● TASK INSTRUCTIONS
Retype the full set of records. Keep every character identical.

● RECORD EXCERPTS
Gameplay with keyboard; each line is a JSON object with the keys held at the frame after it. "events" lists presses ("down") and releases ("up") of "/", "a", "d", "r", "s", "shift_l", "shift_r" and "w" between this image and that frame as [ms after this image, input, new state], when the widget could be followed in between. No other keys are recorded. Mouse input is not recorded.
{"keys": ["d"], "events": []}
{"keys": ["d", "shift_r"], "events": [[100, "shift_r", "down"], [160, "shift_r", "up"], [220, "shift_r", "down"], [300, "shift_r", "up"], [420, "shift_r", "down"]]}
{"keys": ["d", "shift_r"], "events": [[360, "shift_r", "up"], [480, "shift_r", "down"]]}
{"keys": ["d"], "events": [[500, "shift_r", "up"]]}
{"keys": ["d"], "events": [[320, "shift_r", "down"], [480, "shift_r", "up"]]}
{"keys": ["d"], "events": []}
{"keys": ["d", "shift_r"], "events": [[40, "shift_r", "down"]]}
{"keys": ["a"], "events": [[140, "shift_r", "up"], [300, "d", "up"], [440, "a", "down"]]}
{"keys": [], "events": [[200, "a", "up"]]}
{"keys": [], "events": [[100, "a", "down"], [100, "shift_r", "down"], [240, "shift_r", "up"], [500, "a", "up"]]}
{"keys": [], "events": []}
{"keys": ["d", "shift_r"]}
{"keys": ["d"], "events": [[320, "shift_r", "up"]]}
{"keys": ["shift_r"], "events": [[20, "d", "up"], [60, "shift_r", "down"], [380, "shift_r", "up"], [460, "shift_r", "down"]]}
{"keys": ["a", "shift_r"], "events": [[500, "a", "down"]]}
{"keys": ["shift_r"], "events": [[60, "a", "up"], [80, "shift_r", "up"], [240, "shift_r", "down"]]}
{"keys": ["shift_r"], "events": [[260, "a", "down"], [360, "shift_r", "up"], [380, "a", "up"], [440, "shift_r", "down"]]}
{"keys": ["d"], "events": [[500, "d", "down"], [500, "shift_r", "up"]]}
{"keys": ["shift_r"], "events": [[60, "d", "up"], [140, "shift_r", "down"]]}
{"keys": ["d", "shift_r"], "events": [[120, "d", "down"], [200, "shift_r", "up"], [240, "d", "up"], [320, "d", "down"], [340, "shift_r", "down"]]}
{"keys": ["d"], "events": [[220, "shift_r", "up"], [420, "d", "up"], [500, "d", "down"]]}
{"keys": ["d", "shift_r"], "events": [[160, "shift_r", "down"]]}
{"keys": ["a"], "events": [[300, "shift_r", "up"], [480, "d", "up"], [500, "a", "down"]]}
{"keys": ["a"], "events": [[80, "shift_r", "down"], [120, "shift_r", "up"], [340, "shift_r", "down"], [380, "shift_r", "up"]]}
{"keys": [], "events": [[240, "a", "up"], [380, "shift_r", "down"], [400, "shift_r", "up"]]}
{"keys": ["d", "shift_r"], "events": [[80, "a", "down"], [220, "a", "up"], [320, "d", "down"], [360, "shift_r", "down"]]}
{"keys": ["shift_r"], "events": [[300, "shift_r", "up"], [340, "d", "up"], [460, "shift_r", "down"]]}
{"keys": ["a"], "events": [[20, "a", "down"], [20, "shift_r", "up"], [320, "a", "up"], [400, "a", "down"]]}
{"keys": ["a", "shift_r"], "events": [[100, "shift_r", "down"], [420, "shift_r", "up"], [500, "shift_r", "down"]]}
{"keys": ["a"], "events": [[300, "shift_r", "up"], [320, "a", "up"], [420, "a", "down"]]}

● EXERCISE ANSWER
Gameplay with keyboard; each line is a JSON object with the keys held at the frame after it. "events" lists presses ("down") and releases ("up") of "/", "a", "d", "r", "s", "shift_l", "shift_r" and "w" between this image and that frame as [ms after this image, input, new state], when the widget could be followed in between. No other keys are recorded. Mouse input is not recorded.
{"keys": ["d"], "events": []}
{"keys": ["d", "shift_r"], "events": [[100, "shift_r", "down"], [160, "shift_r", "up"], [220, "shift_r", "down"], [300, "shift_r", "up"], [420, "shift_r", "down"]]}
{"keys": ["d", "shift_r"], "events": [[360, "shift_r", "up"], [480, "shift_r", "down"]]}
{"keys": ["d"], "events": [[500, "shift_r", "up"]]}
{"keys": ["d"], "events": [[320, "shift_r", "down"], [480, "shift_r", "up"]]}
{"keys": ["d"], "events": []}
{"keys": ["d", "shift_r"], "events": [[40, "shift_r", "down"]]}
{"keys": ["a"], "events": [[140, "shift_r", "up"], [300, "d", "up"], [440, "a", "down"]]}
{"keys": [], "events": [[200, "a", "up"]]}
{"keys": [], "events": [[100, "a", "down"], [100, "shift_r", "down"], [240, "shift_r", "up"], [500, "a", "up"]]}
{"keys": [], "events": []}
{"keys": ["d", "shift_r"]}
{"keys": ["d"], "events": [[320, "shift_r", "up"]]}
{"keys": ["shift_r"], "events": [[20, "d", "up"], [60, "shift_r", "down"], [380, "shift_r", "up"], [460, "shift_r", "down"]]}
{"keys": ["a", "shift_r"], "events": [[500, "a", "down"]]}
{"keys": ["shift_r"], "events": [[60, "a", "up"], [80, "shift_r", "up"], [240, "shift_r", "down"]]}
{"keys": ["shift_r"], "events": [[260, "a", "down"], [360, "shift_r", "up"], [380, "a", "up"], [440, "shift_r", "down"]]}
{"keys": ["d"], "events": [[500, "d", "down"], [500, "shift_r", "up"]]}
{"keys": ["shift_r"], "events": [[60, "d", "up"], [140, "shift_r", "down"]]}
{"keys": ["d", "shift_r"], "events": [[120, "d", "down"], [200, "shift_r", "up"], [240, "d", "up"], [320, "d", "down"], [340, "shift_r", "down"]]}
{"keys": ["d"], "events": [[220, "shift_r", "up"], [420, "d", "up"], [500, "d", "down"]]}
{"keys": ["d", "shift_r"], "events": [[160, "shift_r", "down"]]}
{"keys": ["a"], "events": [[300, "shift_r", "up"], [480, "d", "up"], [500, "a", "down"]]}
{"keys": ["a"], "events": [[80, "shift_r", "down"], [120, "shift_r", "up"], [340, "shift_r", "down"], [380, "shift_r", "up"]]}
{"keys": [], "events": [[240, "a", "up"], [380, "shift_r", "down"], [400, "shift_r", "up"]]}
{"keys": ["d", "shift_r"], "events": [[80, "a", "down"], [220, "a", "up"], [320, "d", "down"], [360, "shift_r", "down"]]}
{"keys": ["shift_r"], "events": [[300, "shift_r", "up"], [340, "d", "up"], [460, "shift_r", "down"]]}
{"keys": ["a"], "events": [[20, "a", "down"], [20, "shift_r", "up"], [320, "a", "up"], [400, "a", "down"]]}
{"keys": ["a", "shift_r"], "events": [[100, "shift_r", "down"], [420, "shift_r", "up"], [500, "shift_r", "down"]]}
{"keys": ["a"], "events": [[300, "shift_r", "up"], [320, "a", "up"], [420, "a", "down"]]}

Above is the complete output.